The National Interest reported that Sanders supported the deployment of F-35’s to Vermont because it’s a great jobs program for the tiny state and its National Guard Unit was eager to get the aircraft. The publication cited figures that showed that constructing components for the F-35, (its bomb bays and the aircraft’s Gatling Gun) in Vermont accounts for 1600 jobs and roughly $222 million in economic activity

While Trump’s fascist and racist tendencies have made mincemeat out of the traditional, moderate Republican Party into a bunch of Trump ring-kissers, he has also exposed the centrist and right wing elements of the Democratic Party for what it is: A quiet partner in Trump’s assault on immigrants, social programs, and whopping increases in the US defense budget. Its rightward tilt matches the Republican swing in the same direction. No where is that more evident in the desiccated, flip-flopping, right wing leaning Joe Biden (Democrat), put up by Democratic Party leaders as a viable presidential candidate. Yuck!

* Supplied records
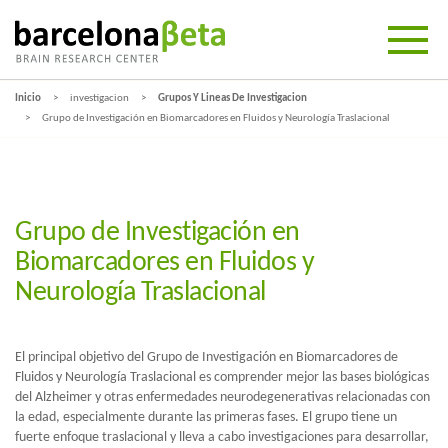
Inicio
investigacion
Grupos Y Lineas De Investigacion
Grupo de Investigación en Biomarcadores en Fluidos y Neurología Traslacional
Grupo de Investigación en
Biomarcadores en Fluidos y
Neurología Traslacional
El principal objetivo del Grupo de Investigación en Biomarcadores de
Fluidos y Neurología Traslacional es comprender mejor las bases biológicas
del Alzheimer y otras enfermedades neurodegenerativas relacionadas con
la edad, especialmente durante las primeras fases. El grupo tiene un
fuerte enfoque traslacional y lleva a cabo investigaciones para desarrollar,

---

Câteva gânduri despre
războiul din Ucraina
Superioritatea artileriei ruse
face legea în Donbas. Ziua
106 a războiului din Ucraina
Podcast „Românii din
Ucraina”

--

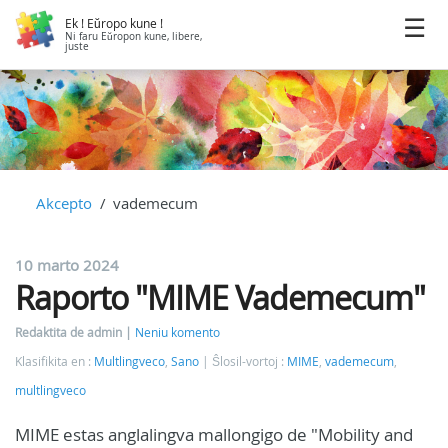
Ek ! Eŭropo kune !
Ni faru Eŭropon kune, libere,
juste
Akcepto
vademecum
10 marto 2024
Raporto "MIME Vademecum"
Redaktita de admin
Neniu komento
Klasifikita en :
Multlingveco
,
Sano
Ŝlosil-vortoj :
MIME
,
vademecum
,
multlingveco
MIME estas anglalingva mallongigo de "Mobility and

* Directions for this task
Copy everything in the F-35 commentary from "While Trump’s fascist" down to "presidential candidate. Yuck!", substituting "enormous" for "whopping".

* Completed exercise
While Trump’s fascist and racist tendencies have made mincemeat out of the traditional, moderate Republican Party into a bunch of Trump ring-kissers, he has also exposed the centrist and right wing elements of the Democratic Party for what it is: A quiet partner in Trump’s assault on immigrants, social programs, and enormous increases in the US defense budget. Its rightward tilt matches the Republican swing in the same direction. No where is that more evident in the desiccated, flip-flopping, right wing leaning Joe Biden (Democrat), put up by Democratic Party leaders as a viable presidential candidate. Yuck!